Source: Yale Cancer Center

Apaxiban is an Option in Severe Renal Dysfunction

Photo by Robina Weermeijer on Unsplash

The anticoagulation options for patients with concomitant renal impairment are limited and until recently, warfarin was the only recommended option due to insufficient data supporting alternative drugs in such patients. A new study published in Blood Advances suggests that apixaban is a viable option in patients with severe renal dysfunction.

Apixaban in patients with impaired renal function is supported by limited data. Landmark clinical trials evaluating apixaban in patients with atrial fibrillation and/or acute venous thromboembolism excluded patients with creatinine clearance (CrCl) <25 mL/min. 

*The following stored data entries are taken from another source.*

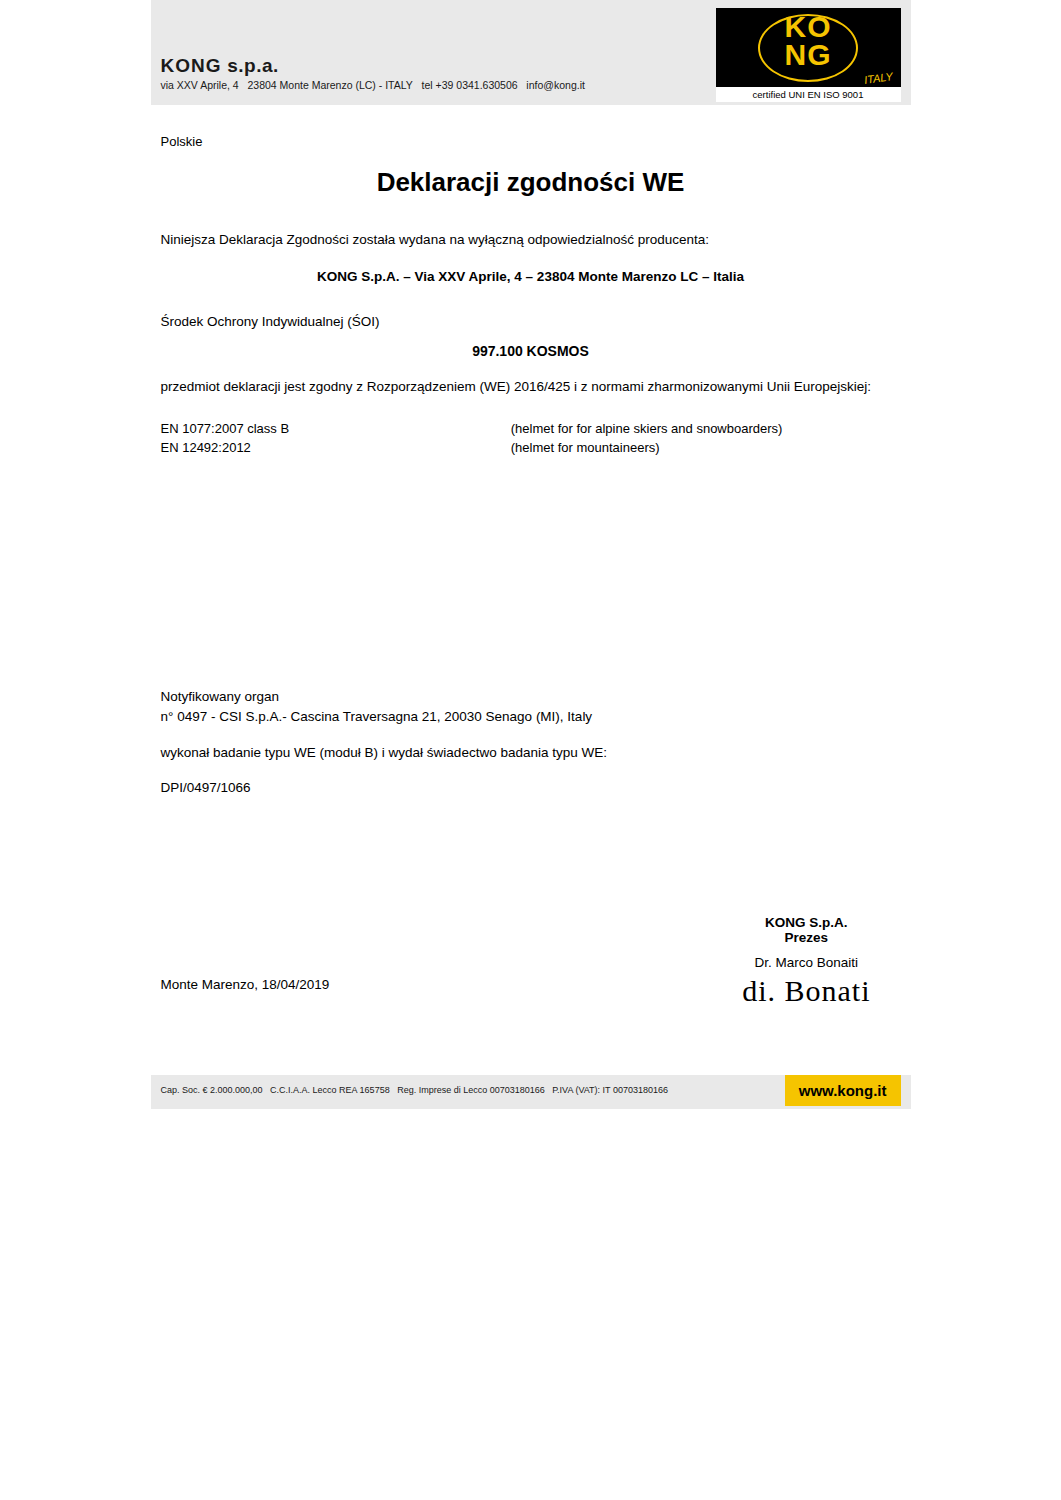KONG s.p.a.
via XXV Aprile, 4 23804 Monte Marenzo (LC) - ITALY tel +39 0341.630506 info@kong.it
KO
NG
ITALY
certified UNI EN ISO 9001
Polskie
Deklaracji zgodności WE
Niniejsza Deklaracja Zgodności została wydana na wyłączną odpowiedzialność producenta:
KONG S.p.A. – Via XXV Aprile, 4 – 23804 Monte Marenzo LC – Italia
Środek Ochrony Indywidualnej (ŚOI)
997.100 KOSMOS
przedmiot deklaracji jest zgodny z Rozporządzeniem (WE) 2016/425 i z normami zharmonizowanymi Unii Europejskiej:
| EN 1077:2007 class B | (helmet for for alpine skiers and snowboarders) |
| EN 12492:2012 | (helmet for mountaineers) |
Notyfikowany organ
n° 0497 - CSI S.p.A.- Cascina Traversagna 21, 20030 Senago (MI), Italy
wykonał badanie typu WE (moduł B) i wydał świadectwo badania typu WE:
DPI/0497/1066
KONG S.p.A.
Prezes
Dr. Marco Bonaiti
di. Bonati
Monte Marenzo, 18/04/2019
Cap. Soc. € 2.000.000,00 C.C.I.A.A. Lecco REA 165758 Reg. Imprese di Lecco 00703180166 P.IVA (VAT): IT 00703180166
www.kong.it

A multicentre, retrospective chart review was conducted to evaluate the safety and effectiveness of apixaban compared with warfarin in patients with CrCl <25 mL/min. Included patients were newly initiated on apixaban or warfarin for at least 45 days with a CrCl <25 mL/min.


Patients were evaluated for thrombosis and bleeding outcomes six  months following initiation of anticoagulation. The primary outcome was the time to first bleeding or thrombosis event. A total of 128 patients met inclusion criteria in the apixaban group and 733 patients in the warfarin group. 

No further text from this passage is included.